Septuagenarian Abdul Wadood Khan resides in Riyadh after retirement as a mechanical engineer. Since 1973, he has been relentlessly championing the cause of a true Islamic banking modeled on TMCL system. But except for words of praise, he has not received any concrete assurance from those in authority that TMCL can actually be the model for true Islamic banking.
According to Khan, TMCL comprises two simultaneously exchanged interest-free loans between two parties in which the multiple of the amount and the period of one loan equal the multiple of the amount and period of the other loan.
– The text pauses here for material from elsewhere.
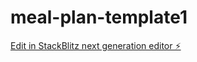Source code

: # meal-plan-template1

[Edit in StackBlitz next generation editor ⚡️](https://stackblitz.com/~/github.com/BrettEastman/meal-plan-template1)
For example, a client can get a loan of $10 million for one year by giving a loan of $1 million to the bank for 10 years.
Here two parties exchange loans of different amounts but of the same loan value, so the transaction is equitable and interest-free as each party receives and pays back whatever it gives and takes in loan, says Khan.
He says the bank will earn profits from log-term investment of counter-loan amounts and deposits in Shariah-compliant modes like Mudarbah, Musharkah etc.
The TMCL concept is a fruit of about 50 years of research by Professor Mahmud Ahmed, who was praised in the Pakistan Supreme Court historic judgment in the Riba case as the "country’s most outstanding economist."
The Council of Islamic Ideology (CII) report of June 15, 1980, recommended the use of TMCL system by banks for giving personal and non-productive loans to account holders.
Renowned economist Dr. Umer Chapra suggested that the TMCL system could be adapted for small-scale financing within the framework of cooperative institutions.
What Abdul Wadood Khan wants is a debate on the TMCL concept so that it can be adapted for use in large scale financing.
He says that the TMCL concept was individually presented to more than 150 Islamic economists, bankers and research scholars. But only 14 of them responded.
No Islamic economist has so far presented a paper on this subject, says Khan, whose request to present the TMCL model at the International Conference on Islamic Economics and Banking in England in 2000 was rejected.
Khan is against the approach that large scale interest-free lending is neither desirable nor necessary and that it should be implemented gradually.
Whether the TMCL model is adopted or not the fact remains that the Islamic banking market is growing 15 percent annually.
A financial conference in Singapore last year estimated the size of the global market at between $200-$300 billion.
Islamic financial services range from basic bank deposits to investment accounts, equity funds, bonds and Islamic hedge funds.
From the Muslim Mideast to the Christian Europe, Islamic banking is gradually gaining currency. The Islamic Bank of Britain opened in London in 2003 to meet the needs of the country’s 1.8 million Muslims. Britain’s fifth-largest bank, Lloyds TSB, announced last February that it would become the country’s first high street bank to introduce a personal bank account compatible with Shariah law.
In September 2004, the state government of Saxony-Anhalt in Germany launched Europe’s first sub-sovereign bond under Islamic principles in the form of a 100-million-euro ($133 million) bond called "sukuk" in Arabic. g
From The Saudi Gazette July 20, 2006.